*What is expected*: Return the run of lines below that opens with the line containing "lejtési viszonyokról, melyek" and closes with the line containing "Sabet Juara Umum II di", keeping each one exact.

Records from a data source:
_ _ _ _

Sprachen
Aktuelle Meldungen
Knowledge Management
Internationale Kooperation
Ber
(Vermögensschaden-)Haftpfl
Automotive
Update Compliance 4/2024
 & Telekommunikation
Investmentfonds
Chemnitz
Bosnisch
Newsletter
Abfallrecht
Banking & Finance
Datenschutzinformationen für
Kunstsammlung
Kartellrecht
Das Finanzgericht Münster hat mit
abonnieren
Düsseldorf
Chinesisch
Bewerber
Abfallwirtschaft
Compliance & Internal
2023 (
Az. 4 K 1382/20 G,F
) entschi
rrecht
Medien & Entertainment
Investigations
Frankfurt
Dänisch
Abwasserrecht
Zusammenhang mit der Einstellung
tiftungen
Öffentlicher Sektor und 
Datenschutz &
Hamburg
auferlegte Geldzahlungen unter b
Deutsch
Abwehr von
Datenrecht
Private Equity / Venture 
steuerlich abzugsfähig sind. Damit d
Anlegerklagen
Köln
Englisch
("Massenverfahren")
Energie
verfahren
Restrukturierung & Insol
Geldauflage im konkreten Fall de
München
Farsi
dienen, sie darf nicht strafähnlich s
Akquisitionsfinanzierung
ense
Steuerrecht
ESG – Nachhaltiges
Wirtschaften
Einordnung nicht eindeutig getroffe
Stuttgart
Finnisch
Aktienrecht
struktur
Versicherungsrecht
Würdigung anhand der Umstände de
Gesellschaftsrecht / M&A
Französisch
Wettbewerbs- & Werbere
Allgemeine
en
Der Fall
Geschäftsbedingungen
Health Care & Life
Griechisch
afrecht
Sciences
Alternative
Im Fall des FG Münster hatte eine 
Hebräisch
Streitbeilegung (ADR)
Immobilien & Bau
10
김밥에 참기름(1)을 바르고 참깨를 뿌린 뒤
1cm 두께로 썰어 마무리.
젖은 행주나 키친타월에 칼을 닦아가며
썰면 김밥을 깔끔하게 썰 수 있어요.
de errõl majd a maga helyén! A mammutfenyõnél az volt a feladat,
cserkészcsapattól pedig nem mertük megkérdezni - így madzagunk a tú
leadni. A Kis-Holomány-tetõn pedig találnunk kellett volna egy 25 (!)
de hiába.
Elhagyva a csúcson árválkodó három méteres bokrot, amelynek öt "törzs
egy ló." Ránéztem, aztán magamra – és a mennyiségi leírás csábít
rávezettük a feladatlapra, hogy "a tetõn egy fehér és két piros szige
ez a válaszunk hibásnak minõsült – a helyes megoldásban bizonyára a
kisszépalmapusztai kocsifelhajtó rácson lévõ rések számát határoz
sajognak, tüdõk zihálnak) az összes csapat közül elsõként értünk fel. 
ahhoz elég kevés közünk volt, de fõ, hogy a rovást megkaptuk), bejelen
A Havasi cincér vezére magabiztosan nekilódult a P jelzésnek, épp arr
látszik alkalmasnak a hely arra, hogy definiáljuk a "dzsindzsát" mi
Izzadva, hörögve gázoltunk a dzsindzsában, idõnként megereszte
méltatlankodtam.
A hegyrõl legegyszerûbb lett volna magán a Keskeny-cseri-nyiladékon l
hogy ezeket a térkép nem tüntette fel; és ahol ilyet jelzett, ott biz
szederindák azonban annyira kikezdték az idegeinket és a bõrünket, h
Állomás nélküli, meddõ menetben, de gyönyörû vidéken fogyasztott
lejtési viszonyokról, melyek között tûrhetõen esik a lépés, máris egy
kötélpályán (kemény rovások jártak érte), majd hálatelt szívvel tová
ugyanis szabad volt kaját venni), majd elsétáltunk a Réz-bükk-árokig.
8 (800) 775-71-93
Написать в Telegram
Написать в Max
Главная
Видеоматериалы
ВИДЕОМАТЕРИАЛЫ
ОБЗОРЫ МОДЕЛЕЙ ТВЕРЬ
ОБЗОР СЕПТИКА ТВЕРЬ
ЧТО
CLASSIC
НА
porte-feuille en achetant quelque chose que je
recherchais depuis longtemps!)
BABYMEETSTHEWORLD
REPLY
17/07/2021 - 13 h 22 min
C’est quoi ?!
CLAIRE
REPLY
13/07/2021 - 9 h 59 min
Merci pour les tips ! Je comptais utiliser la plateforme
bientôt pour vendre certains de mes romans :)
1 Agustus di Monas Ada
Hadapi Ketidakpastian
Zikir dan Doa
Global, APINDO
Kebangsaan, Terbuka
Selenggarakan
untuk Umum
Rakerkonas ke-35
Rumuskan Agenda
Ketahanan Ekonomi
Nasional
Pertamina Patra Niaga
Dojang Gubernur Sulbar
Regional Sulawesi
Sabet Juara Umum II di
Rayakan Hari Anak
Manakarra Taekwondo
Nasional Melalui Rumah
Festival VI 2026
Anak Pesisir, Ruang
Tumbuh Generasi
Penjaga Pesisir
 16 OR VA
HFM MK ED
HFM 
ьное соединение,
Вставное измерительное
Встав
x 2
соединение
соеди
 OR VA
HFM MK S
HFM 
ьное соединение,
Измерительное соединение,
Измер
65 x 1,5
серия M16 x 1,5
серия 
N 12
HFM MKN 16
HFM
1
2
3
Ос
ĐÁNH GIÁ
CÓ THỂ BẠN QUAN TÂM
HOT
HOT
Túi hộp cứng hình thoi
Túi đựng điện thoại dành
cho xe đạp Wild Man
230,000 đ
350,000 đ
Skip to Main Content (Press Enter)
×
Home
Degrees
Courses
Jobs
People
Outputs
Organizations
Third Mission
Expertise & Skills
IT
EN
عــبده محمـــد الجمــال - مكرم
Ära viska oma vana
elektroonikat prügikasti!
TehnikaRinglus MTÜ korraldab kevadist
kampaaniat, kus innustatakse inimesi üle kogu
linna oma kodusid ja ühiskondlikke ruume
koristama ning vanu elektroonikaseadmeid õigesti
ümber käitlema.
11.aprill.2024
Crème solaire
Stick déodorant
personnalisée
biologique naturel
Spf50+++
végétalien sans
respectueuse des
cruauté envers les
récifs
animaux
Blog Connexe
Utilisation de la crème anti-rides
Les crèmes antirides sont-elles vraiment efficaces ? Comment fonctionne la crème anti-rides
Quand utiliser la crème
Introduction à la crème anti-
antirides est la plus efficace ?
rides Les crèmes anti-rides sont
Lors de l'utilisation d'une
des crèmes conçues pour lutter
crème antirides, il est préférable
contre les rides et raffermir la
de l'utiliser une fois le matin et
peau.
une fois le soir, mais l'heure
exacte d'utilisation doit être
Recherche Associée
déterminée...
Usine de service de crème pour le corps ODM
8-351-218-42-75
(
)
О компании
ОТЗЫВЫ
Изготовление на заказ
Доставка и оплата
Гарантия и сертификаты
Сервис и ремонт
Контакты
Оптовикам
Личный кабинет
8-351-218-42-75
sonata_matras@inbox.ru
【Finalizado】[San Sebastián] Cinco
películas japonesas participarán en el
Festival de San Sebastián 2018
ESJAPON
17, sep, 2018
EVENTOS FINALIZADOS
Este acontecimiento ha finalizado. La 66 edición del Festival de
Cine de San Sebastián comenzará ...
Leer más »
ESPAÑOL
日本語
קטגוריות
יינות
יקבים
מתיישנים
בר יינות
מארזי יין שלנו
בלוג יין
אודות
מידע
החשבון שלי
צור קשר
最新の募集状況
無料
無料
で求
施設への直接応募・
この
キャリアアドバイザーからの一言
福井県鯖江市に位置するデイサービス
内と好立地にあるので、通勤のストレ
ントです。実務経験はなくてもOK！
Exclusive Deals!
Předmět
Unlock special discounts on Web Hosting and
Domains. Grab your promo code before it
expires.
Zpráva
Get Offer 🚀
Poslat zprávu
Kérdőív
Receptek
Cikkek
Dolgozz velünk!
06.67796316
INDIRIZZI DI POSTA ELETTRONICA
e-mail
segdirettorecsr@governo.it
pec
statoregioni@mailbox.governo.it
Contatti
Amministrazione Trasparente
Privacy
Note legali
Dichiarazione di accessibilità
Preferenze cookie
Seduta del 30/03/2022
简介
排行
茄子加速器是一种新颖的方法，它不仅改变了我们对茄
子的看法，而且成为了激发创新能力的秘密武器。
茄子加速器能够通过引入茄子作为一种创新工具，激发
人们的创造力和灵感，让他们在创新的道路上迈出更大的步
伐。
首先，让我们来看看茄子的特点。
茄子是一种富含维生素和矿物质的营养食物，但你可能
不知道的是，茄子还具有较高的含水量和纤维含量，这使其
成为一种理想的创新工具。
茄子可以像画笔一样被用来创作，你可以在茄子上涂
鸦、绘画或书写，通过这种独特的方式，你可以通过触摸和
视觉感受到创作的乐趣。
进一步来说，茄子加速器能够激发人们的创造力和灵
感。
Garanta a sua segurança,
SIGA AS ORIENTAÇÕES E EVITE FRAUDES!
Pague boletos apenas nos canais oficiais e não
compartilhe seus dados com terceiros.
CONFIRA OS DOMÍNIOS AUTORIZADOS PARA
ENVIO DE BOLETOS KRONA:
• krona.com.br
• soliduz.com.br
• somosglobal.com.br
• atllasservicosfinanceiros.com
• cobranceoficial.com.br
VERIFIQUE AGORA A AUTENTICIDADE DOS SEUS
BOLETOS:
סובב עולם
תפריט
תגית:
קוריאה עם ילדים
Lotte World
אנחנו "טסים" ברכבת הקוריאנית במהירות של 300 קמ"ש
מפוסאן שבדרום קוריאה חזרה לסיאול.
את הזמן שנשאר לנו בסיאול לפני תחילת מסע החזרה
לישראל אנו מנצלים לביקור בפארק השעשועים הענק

_ _ _ _

*Expected answer*:
lejtési viszonyokról, melyek között tûrhetõen esik a lépés, máris egy
kötélpályán (kemény rovások jártak érte), majd hálatelt szívvel tová
ugyanis szabad volt kaját venni), majd elsétáltunk a Réz-bükk-árokig.
8 (800) 775-71-93
Написать в Telegram
Написать в Max
Главная
Видеоматериалы
ВИДЕОМАТЕРИАЛЫ
ОБЗОРЫ МОДЕЛЕЙ ТВЕРЬ
ОБЗОР СЕПТИКА ТВЕРЬ
ЧТО
CLASSIC
НА
porte-feuille en achetant quelque chose que je
recherchais depuis longtemps!)
BABYMEETSTHEWORLD
REPLY
17/07/2021 - 13 h 22 min
C’est quoi ?!
CLAIRE
REPLY
13/07/2021 - 9 h 59 min
Merci pour les tips ! Je comptais utiliser la plateforme
bientôt pour vendre certains de mes romans :)
1 Agustus di Monas Ada
Hadapi Ketidakpastian
Zikir dan Doa
Global, APINDO
Kebangsaan, Terbuka
Selenggarakan
untuk Umum
Rakerkonas ke-35
Rumuskan Agenda
Ketahanan Ekonomi
Nasional
Pertamina Patra Niaga
Dojang Gubernur Sulbar
Regional Sulawesi
Sabet Juara Umum II di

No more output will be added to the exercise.